◆ Texte fourni ◆
******
Charcot, la médecine par l’image

LE MONDE SCIENCE ET TECHNO |  |
C’est à une rare alliance de l’art et de la science que nous convie cet ouvrage : Charcot, une vie avec l’image. Où l’on voit à l’œuvre, dans son prodigieux élan, la quête de ce médecin visionnaire que fut le professeur Jean-Martin Charcot (1825-1893). Figure mythique de la neurologie et de la psychiatrie, il fut artiste de talent. Et fit de « l’art de la médecine » une science à part entière. Son temple : la toute première chaire au monde de neurologie créée pour lui, en 1882, à l’hôpital de la Pitié-Salpêtrière (Paris).
« Regardez, regardez encore et regardez toujours : c’est ainsi seulement que l’on arrive à voir », conseillait Charcot à ses élèves. Et à son fils Jean-Baptiste – le futur explorateur des pôles : « Mon cher fils, je t’engage à continuer les croquis. C’est une bonne façon d’occuper ses loisirs : la science et l’art sont alliés, deux enfants d’Apollon. » Crayon en main, cet esthète n’eut de cesse d’affûter son regard, scrutant les corps pour en croquer harmonies et défaillances. Son obsession : saisir les singularités et les causes de nombreuses maladies du système nerveux et du psychisme – sclérose en plaques, maladie de Parkinson, hystérie…

« L’HOMME NORMAL, QUE VEUT-ON DIRE PAR LÀ ?  »
« Ce livre, c’est dix ans de recherches, plongée dans les archives de l’hôpital de la Pitié-Salpêtrière et de la famille Charcot », raconte l’auteure, le docteur Catherine Bouchara. Elle a « rencontré » son héros en mai 2003, après avoir ouvert une consultation d’hypnose médicale au pavillon de l’Enfant et de l’Adolescent de la Pitié.
******
◆ Éléments du jeu de données ◆
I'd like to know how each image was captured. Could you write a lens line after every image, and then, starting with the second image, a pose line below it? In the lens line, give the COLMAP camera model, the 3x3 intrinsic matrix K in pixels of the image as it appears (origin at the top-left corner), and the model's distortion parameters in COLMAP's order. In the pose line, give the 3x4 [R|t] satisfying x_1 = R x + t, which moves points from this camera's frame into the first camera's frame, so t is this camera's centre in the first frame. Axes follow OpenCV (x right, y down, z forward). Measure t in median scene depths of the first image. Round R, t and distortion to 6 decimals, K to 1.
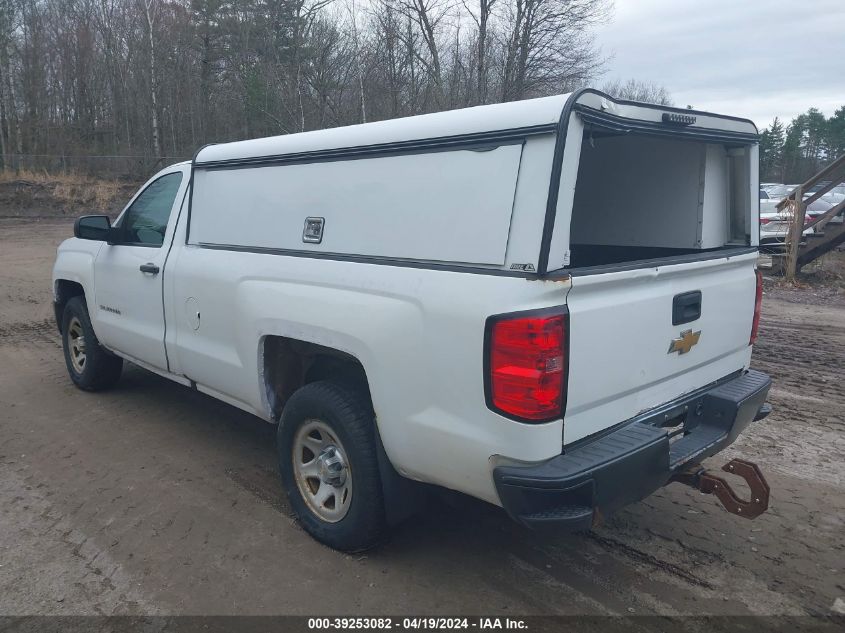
lens RADIAL K [[663.4, 0, 416.8], [0, 663.4, 300.2], [0, 0, 1]] dist [0.003630, 0.000156]
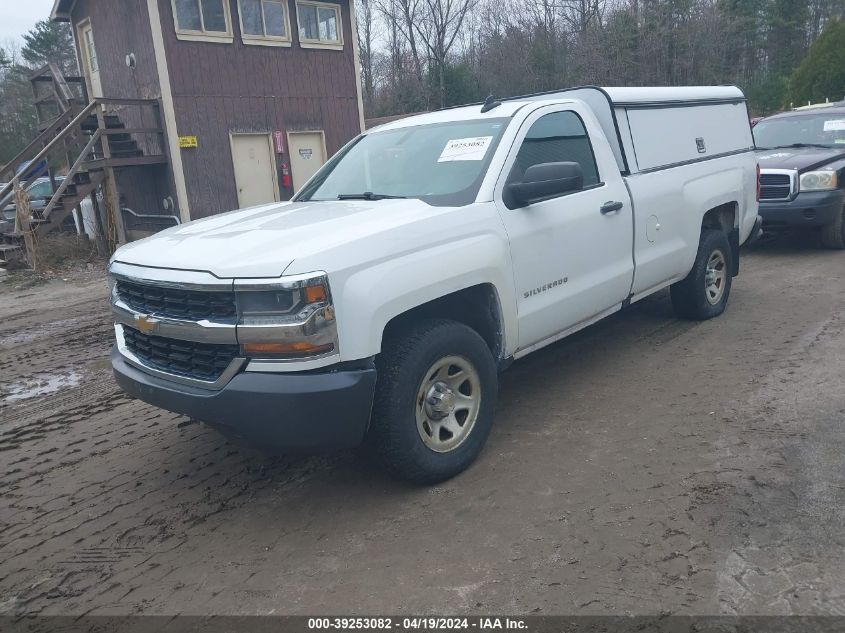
lens RADIAL K [[663.4, 0, 416.8], [0, 663.4, 300.2], [0, 0, 1]] dist [0.003630, 0.000156]
pose [[-0.042699, -0.213028, 0.976113, -1.836286], [0.235622, 0.947298, 0.217047, -0.263337], [-0.970906, 0.239262, 0.009746, 1.726653]]
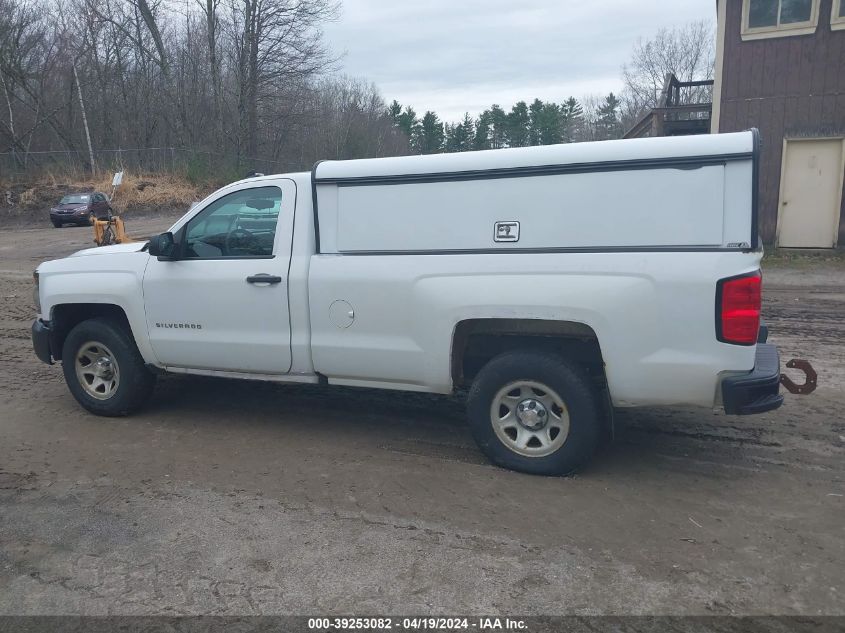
lens RADIAL K [[656.9, 0, 418.4], [0, 656.9, 301.1], [0, 0, 1]] dist [0.039711, -0.052684]
pose [[0.917635, -0.102263, 0.384042, -0.770631], [0.097385, 0.994726, 0.032185, -0.029197], [-0.385308, 0.007866, 0.922754, -0.087733]]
******
◆ Tâches et exercices ◆
1: Recopiez le texte sur Charcot en commençant à « LE MONDE SCIENCE » et en terminant à « la Pitié-Salpêtrière (Paris). ».
2: Prolongez, s'il vous plaît, le texte sur Charcot à la suite de sa dernière phrase.
La liste n'a aucun rôle ici.

◆ Résultats ◆
1:
LE MONDE SCIENCE ET TECHNO |  |
C’est à une rare alliance de l’art et de la science que nous convie cet ouvrage : Charcot, une vie avec l’image. Où l’on voit à l’œuvre, dans son prodigieux élan, la quête de ce médecin visionnaire que fut le professeur Jean-Martin Charcot (1825-1893). Figure mythique de la neurologie et de la psychiatrie, il fut artiste de talent. Et fit de « l’art de la médecine » une science à part entière. Son temple : la toute première chaire au monde de neurologie créée pour lui, en 1882, à l’hôpital de la Pitié-Salpêtrière (Paris).

2:
En feuilletant ces belles pages, on est d’abord saisi par la qualité des œuvres du maître de la Salpêtrière. Ainsi de ces croquis de mains de patients, évoquant la facture d’un Rubens – n’était leur posture figée en d’étranges contractures. Ainsi de ces visages pétrifiés dans la douleur, égarés dans un monde inconnu. Ainsi de ses émouvants carnets de voyage à travers l’Europe et l’Afrique du Nord, où il mêle la couleur et l’aquarelle à l’encre et au crayon.
Plus surprenant encore : la « lecture médicale » des peintures et dessins que nous propose Charcot. A la lumière de son regard sur l’hystérie, il analyse ainsi dans Les Démoniaques dans l’art, la possédée représentée par Rubens dans Les Miracles de St Ignace. Au fil des pages, on relève aussi quelques aphorismes prophétiques : « L’homme normal, que veut-on dire par là ? S’il existait ce serait un monstre. » Ou bien : « La plus grande partie de nos trésors mentaux gît en dehors de la sphère de la conscience. » Ou encore : « Cette puissance de l’esprit sur le corps (…) qui appartient entièrement à l’ordre scientifique. »
Au plus intime des liens familiaux, le livre donne aussi à voir un Charcot très humain – à rebours, selon l’auteure, des idées reçues sur son caractère despotique. Réhabilitant la proximité du père et du fils : « Tous deux furent des explorateurs, Jean-Martin du corps et du psychisme, Jean-Baptiste de l’espace et des mers. » Enfin, Catherine Bouchara montre comment, par sa rencontre imprévue avec l’hystérie en 1870, Charcot s’est ouvert au champ du psychisme – jusqu’à tracer le schéma de l’inconscient, bien avant Freud. « En se lançant dans l’aventure de l’hypnose, en 1883, il a pris des risques considérables alors qu’il était à l’apogée de sa renommée, dit-elle. Charcot, c’est une pensée évolutive, élargie, transdisciplinaire – le contraire d’une pensée autocrate. »

Charcot, une vie avec l’image, de Catherine Bouchara (Philippe Rey, 240 p., 39 €).